Désormais adoubé par la critique, le romancier ne cesse d’écrire et de récurer froidement son univers. Observateur du monde, il relativise les passions, ce qui le conduit parfois à quelques polémiques : sur la liberté d’expression face à Salman Rushdie, même s’ils se rejoignent sur la vision obscurantiste des religions, sur la folie belliqueuse des Etats-Unis lors de la deuxième guerre en Irak, sur la compromission des britanniques dans ce conflit (sujet d’Une amitié absolue, 2004, Seuil), sur la servilité du Royaume-Uni à l’égard des Etats-Unis, et d’une manière générale sur la politique atlantiste des Européens, l’Otan (« un dinosaure ») et l’opposition à la Russie.

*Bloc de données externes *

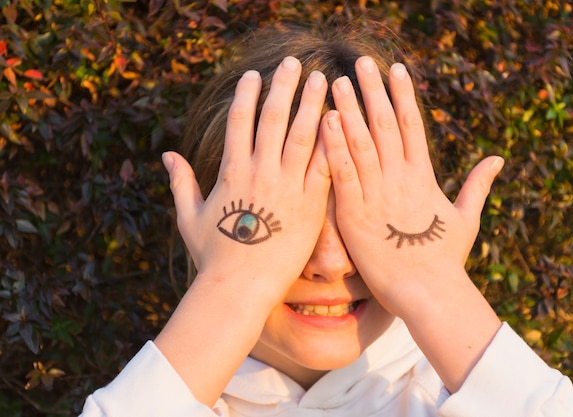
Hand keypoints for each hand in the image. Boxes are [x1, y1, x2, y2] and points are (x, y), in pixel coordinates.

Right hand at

Sans oublier le Brexit, « une folie », menée par Boris Johnson, ce « porc ignorant ».
Au fil des romans, la désillusion et le pessimisme l’emportaient : « Un continent se meurt sous nos yeux et nous sommes ici, debout ou agenouillés, à boire du café devant un plateau en argent alors qu'au bout de la rue des enfants crèvent de faim, des malades meurent et des politiciens pourris ruinent le pays qu'ils ont manipulé pour se faire élire ».
De cette œuvre aussi intense que dense, de nombreuses séries ont été tirées pour la BBC. Le cinéma en a fait l’un des écrivains les plus adaptés de son vivant : un grande partie de ses livres ont été transposés sur le grand écran ; L’espion qui venait du froid (avec Rochard Burton), MI5 demande protection, d’après L’appel du mort (avec James Mason et Simone Signoret), La petite fille au tambour (avec Diane Keaton), La Maison Russie (avec Sean Connery et Michelle Pfeiffer), Le Tailleur de Panama (avec Pierce Brisnan), The Constant Gardner (avec Ralph Fiennes et Rachel Weisz), La Taupe (avec Gary Oldman et Colin Firth), Un traître idéal (avec Ewan McGregor), etc.
Gratitude
Perpétuellement entre deux mondes, fidèle à sa Majesté et séditieux par nature, John Le Carré, narrateur des passions géopolitiques de ses 60 dernières années, considérait que le réel et la fiction n’étaient plus que la même face d’une pièce tragique. Il ne croyait plus en aucune idéologie, ni aucun dogme. A l’instar de ses maîtres de l’ombre, il avait opté pour une vie modeste et discrète, loin de tous les honneurs et les mondanités.
« Aujourd'hui, je n'ai d'autre dieu que la nature et d'autre attente après la mort que l'extinction. Je trouve mon bonheur quotidien dans ma famille et les gens qui m'aiment et que j'aime. En me promenant sur les falaises de Cornouailles, je suis submergé par un sentiment de gratitude pour la vie qui est la mienne », disait-il en guise d’épitaphe.